----- Exercise input

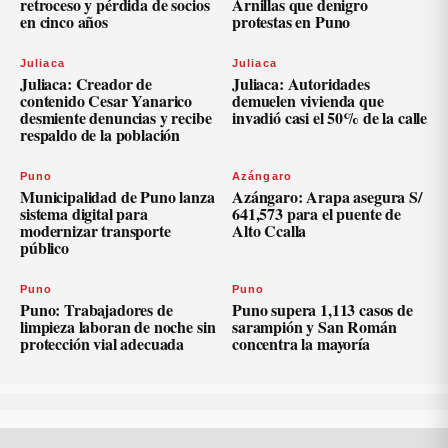
retroceso y pérdida de socios
Arnillas que denigro
en cinco años
protestas en Puno
Juliaca
Juliaca
Juliaca: Creador de
Juliaca: Autoridades
contenido Cesar Yanarico
demuelen vivienda que
desmiente denuncias y recibe
invadió casi el 50% de la calle
respaldo de la población
Puno
Azángaro
Municipalidad de Puno lanza
Azángaro: Arapa asegura S/
sistema digital para
641,573 para el puente de
modernizar transporte
Alto Ccalla
público
Puno
Puno
Puno: Trabajadores de
Puno supera 1,113 casos de
limpieza laboran de noche sin
sarampión y San Román
protección vial adecuada
concentra la mayoría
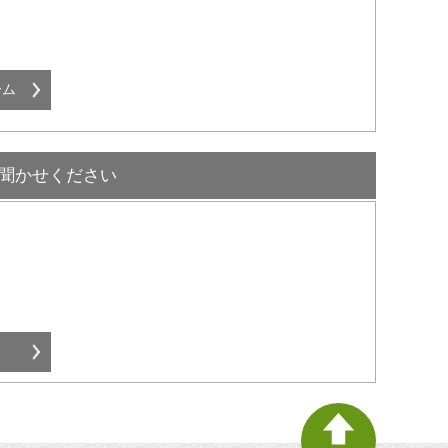
聞かせください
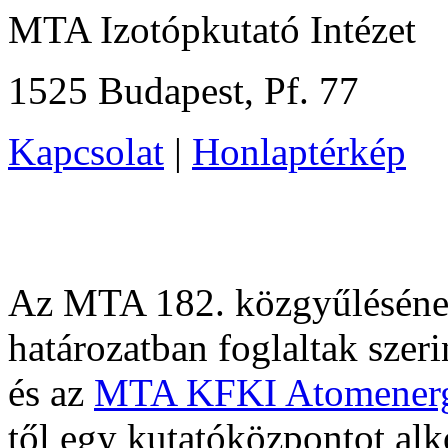
MTA Izotópkutató Intézet
1525 Budapest, Pf. 77
Kapcsolat
|
Honlaptérkép
Az MTA 182. közgyűlésének
határozatban foglaltak szer
és az
MTA KFKI Atomenergi
től egy kutatóközpontot alk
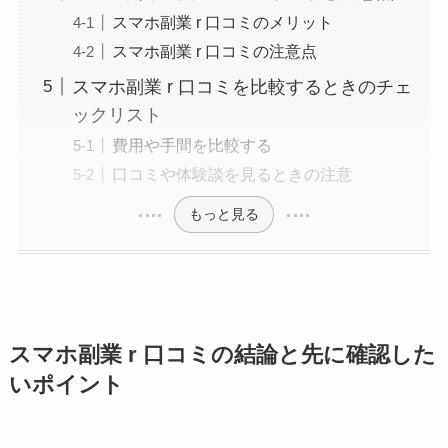
スマホ副業 r 口コミのメリット
スマホ副業 r 口コミの注意点
スマホ副業 r 口コミを比較するときのチェ
ックリスト
費用や手間を比較する
口コミや体験談を見るときの注意
もっと見る
スマホ副業 r 口コミの結論と先に確認した
いポイント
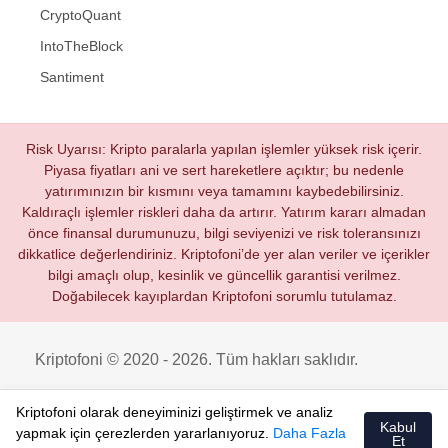
CryptoQuant
IntoTheBlock
Santiment
Risk Uyarısı: Kripto paralarla yapılan işlemler yüksek risk içerir.
Piyasa fiyatları ani ve sert hareketlere açıktır; bu nedenle
yatırımınızın bir kısmını veya tamamını kaybedebilirsiniz.
Kaldıraçlı işlemler riskleri daha da artırır. Yatırım kararı almadan
önce finansal durumunuzu, bilgi seviyenizi ve risk toleransınızı
dikkatlice değerlendiriniz. Kriptofoni’de yer alan veriler ve içerikler
bilgi amaçlı olup, kesinlik ve güncellik garantisi verilmez.
Doğabilecek kayıplardan Kriptofoni sorumlu tutulamaz.
Kriptofoni © 2020 - 2026. Tüm hakları saklıdır.
Kriptofoni olarak deneyiminizi geliştirmek ve analiz
Kabul
yapmak için çerezlerden yararlanıyoruz.
Daha Fazla
Et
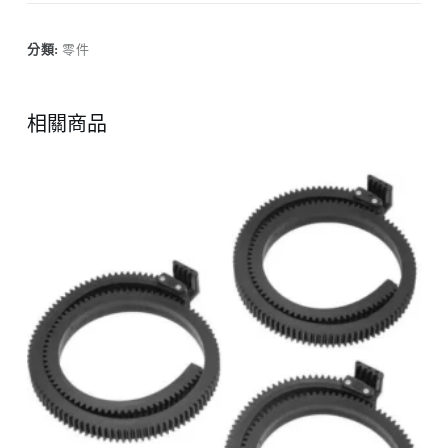
分類:
零件
相關商品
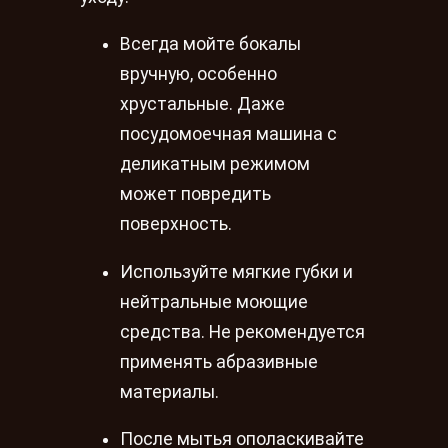
Всегда мойте бокалы
вручную, особенно
хрустальные. Даже
посудомоечная машина с
деликатным режимом
может повредить
поверхность.
Используйте мягкие губки и
нейтральные моющие
средства. Не рекомендуется
применять абразивные
материалы.
После мытья ополаскивайте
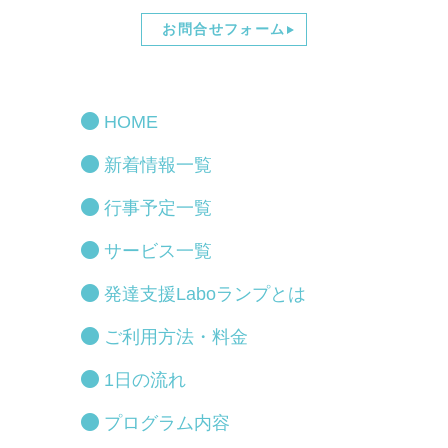
お問合せフォーム
HOME
新着情報一覧
行事予定一覧
サービス一覧
発達支援Laboランプとは
ご利用方法・料金
1日の流れ
プログラム内容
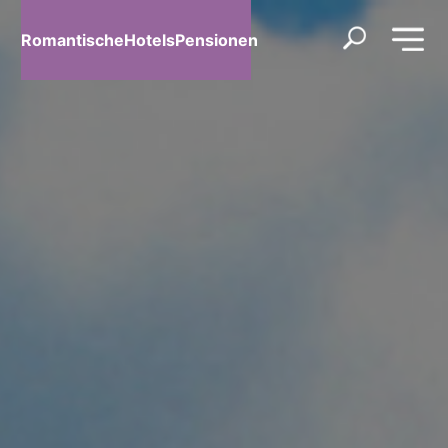
RomantischeHotelsPensionen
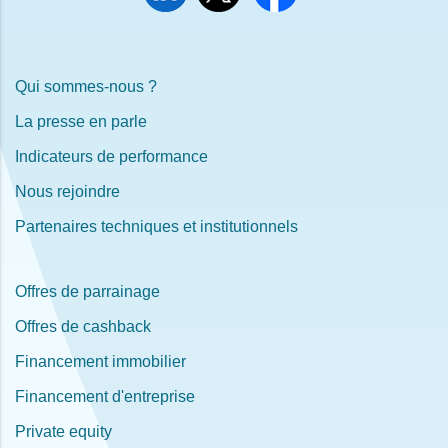
Qui sommes-nous ?
La presse en parle
Indicateurs de performance
Nous rejoindre
Partenaires techniques et institutionnels
Offres de parrainage
Offres de cashback
Financement immobilier
Financement d'entreprise
Private equity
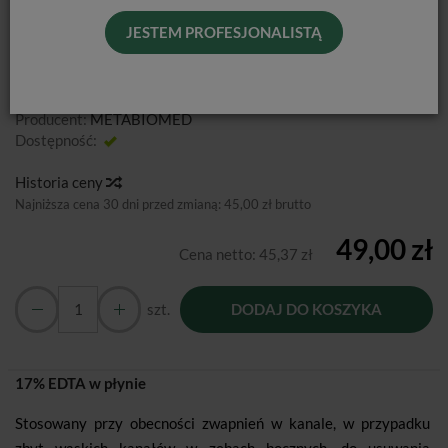
JESTEM PROFESJONALISTĄ
17% EDTA w płynie
Producent:
METABIOMED
Dostępność:
Jest
Historia ceny
Najniższa cena 30 dni przed zmianą:
45,00 zł brutto
49,00 zł
Cena netto:
45,37 zł
szt.
DODAJ DO KOSZYKA
17% EDTA w płynie
Stosowany przy obecności zwapnień w kanale, w przypadku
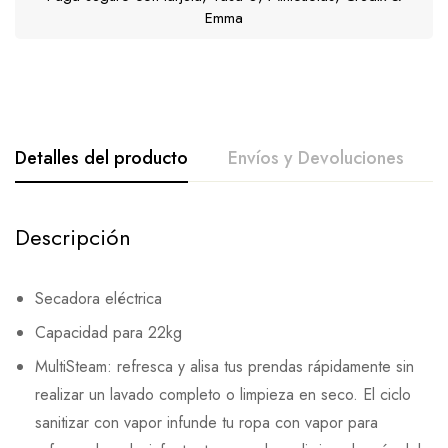
Emma
Detalles del producto
Envíos y Devoluciones
Descripción
Secadora eléctrica
Capacidad para 22kg
MultiSteam: refresca y alisa tus prendas rápidamente sin
realizar un lavado completo o limpieza en seco. El ciclo
sanitizar con vapor infunde tu ropa con vapor para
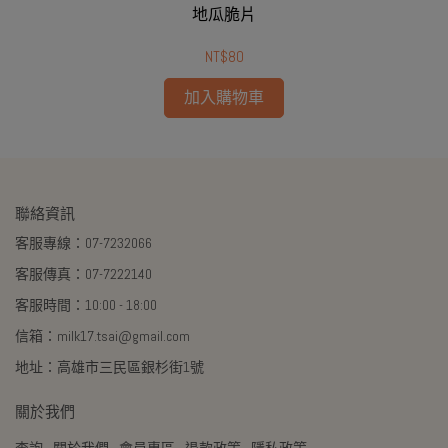
地瓜脆片
NT$80
加入購物車
聯絡資訊
客服專線：07-7232066
客服傳真：07-7222140
客服時間：10:00 - 18:00
信箱：milk17.tsai@gmail.com
地址：高雄市三民區銀杉街1號
關於我們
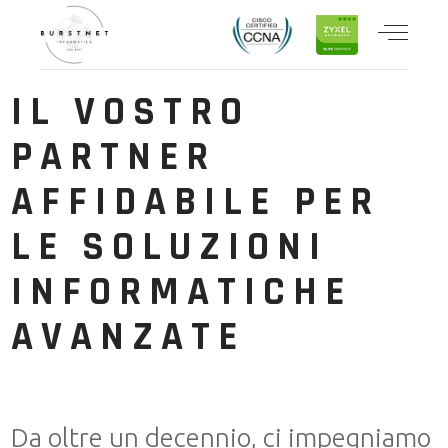
IL VOSTRO
PARTNER
AFFIDABILE PER
LE SOLUZIONI
INFORMATICHE
AVANZATE
Da oltre un decennio, ci impegniamo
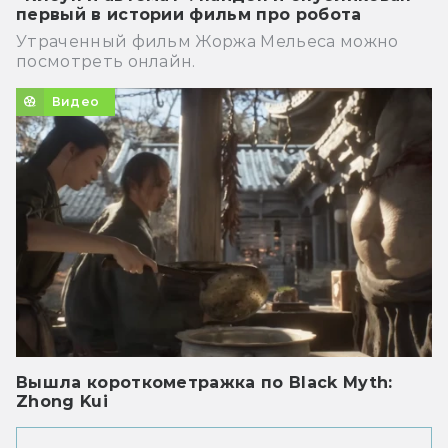
первый в истории фильм про робота
Утраченный фильм Жоржа Мельеса можно
посмотреть онлайн.
Видео
Вышла короткометражка по Black Myth:
Zhong Kui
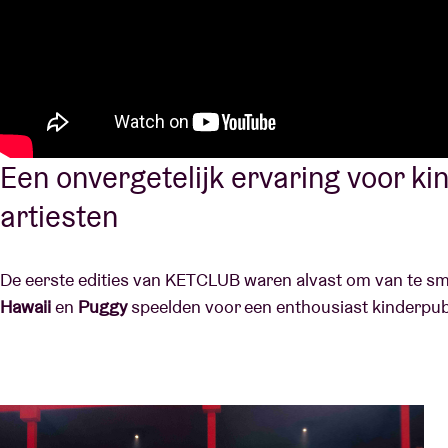
Een onvergetelijk ervaring voor ki
artiesten
De eerste edities van KETCLUB waren alvast om van te sm
Hawaii
en
Puggy
speelden voor een enthousiast kinderpub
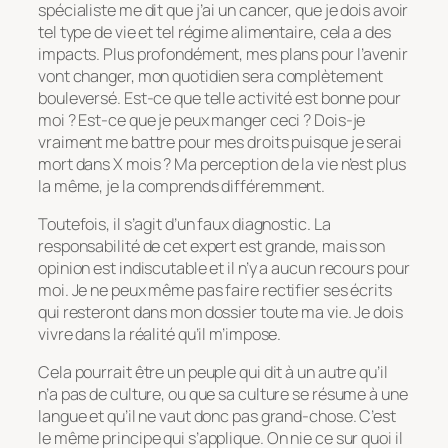
spécialiste me dit que j’ai un cancer, que je dois avoir
tel type de vie et tel régime alimentaire, cela a des
impacts. Plus profondément, mes plans pour l’avenir
vont changer, mon quotidien sera complètement
bouleversé. Est-ce que telle activité est bonne pour
moi ? Est-ce que je peux manger ceci ? Dois-je
vraiment me battre pour mes droits puisque je serai
mort dans X mois ? Ma perception de la vie n’est plus
la même, je la comprends différemment.
Toutefois, il s’agit d’un faux diagnostic. La
responsabilité de cet expert est grande, mais son
opinion est indiscutable et il n’y a aucun recours pour
moi. Je ne peux même pas faire rectifier ses écrits
qui resteront dans mon dossier toute ma vie. Je dois
vivre dans la réalité qu’il m’impose.
Cela pourrait être un peuple qui dit à un autre qu’il
n’a pas de culture, ou que sa culture se résume à une
langue et qu’il ne vaut donc pas grand-chose. C’est
le même principe qui s’applique. On nie ce sur quoi il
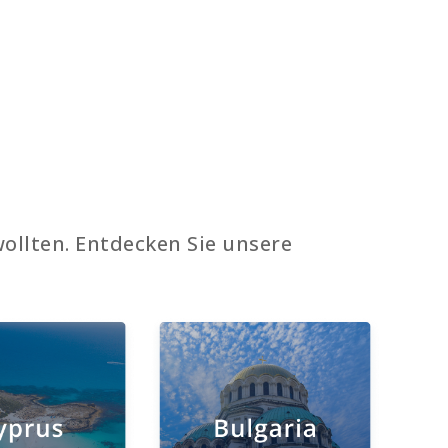
ollten. Entdecken Sie unsere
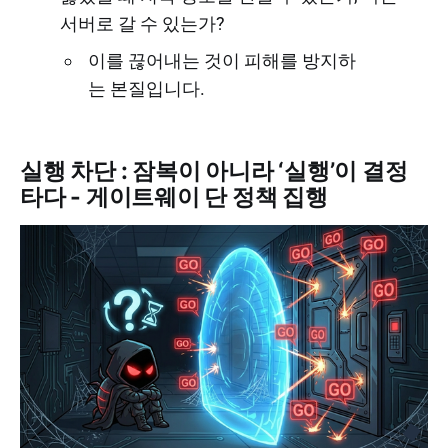
서버로 갈 수 있는가?
이를 끊어내는 것이 피해를 방지하
는 본질입니다.
실행 차단 : 잠복이 아니라 ‘실행’이 결정
타다 - 게이트웨이 단 정책 집행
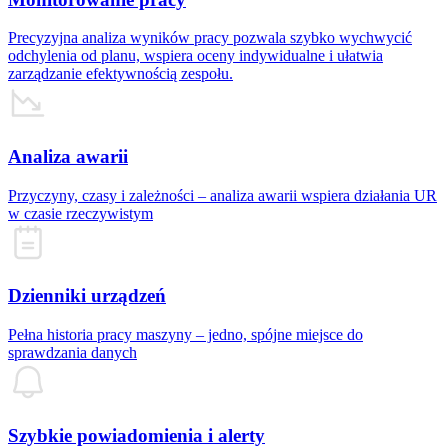
Precyzyjna analiza wyników pracy pozwala szybko wychwycić
odchylenia od planu, wspiera oceny indywidualne i ułatwia
zarządzanie efektywnością zespołu.
Analiza awarii
Przyczyny, czasy i zależności – analiza awarii wspiera działania UR
w czasie rzeczywistym
Dzienniki urządzeń
Pełna historia pracy maszyny – jedno, spójne miejsce do
sprawdzania danych
Szybkie powiadomienia i alerty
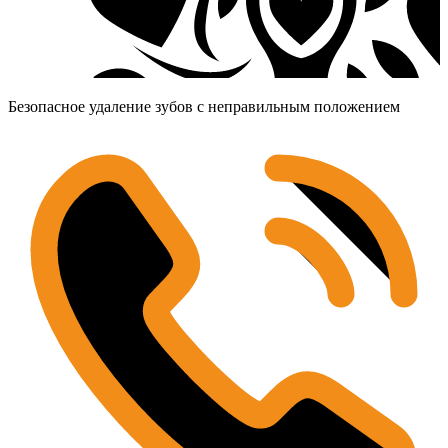
Безопасное удаление зубов с неправильным положением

----------

**Required action**. Can you copy out the lines of the data word for word, starting at the line that contains "Een onvergetelijk ervaring voor ki" and ending at the line that contains "speelden voor een enthousiast kinderpub", with both of those lines included?

**Written reply**.
Een onvergetelijk ervaring voor ki
artiesten
De eerste edities van KETCLUB waren alvast om van te sm
Hawaii
en
Puggy
speelden voor een enthousiast kinderpub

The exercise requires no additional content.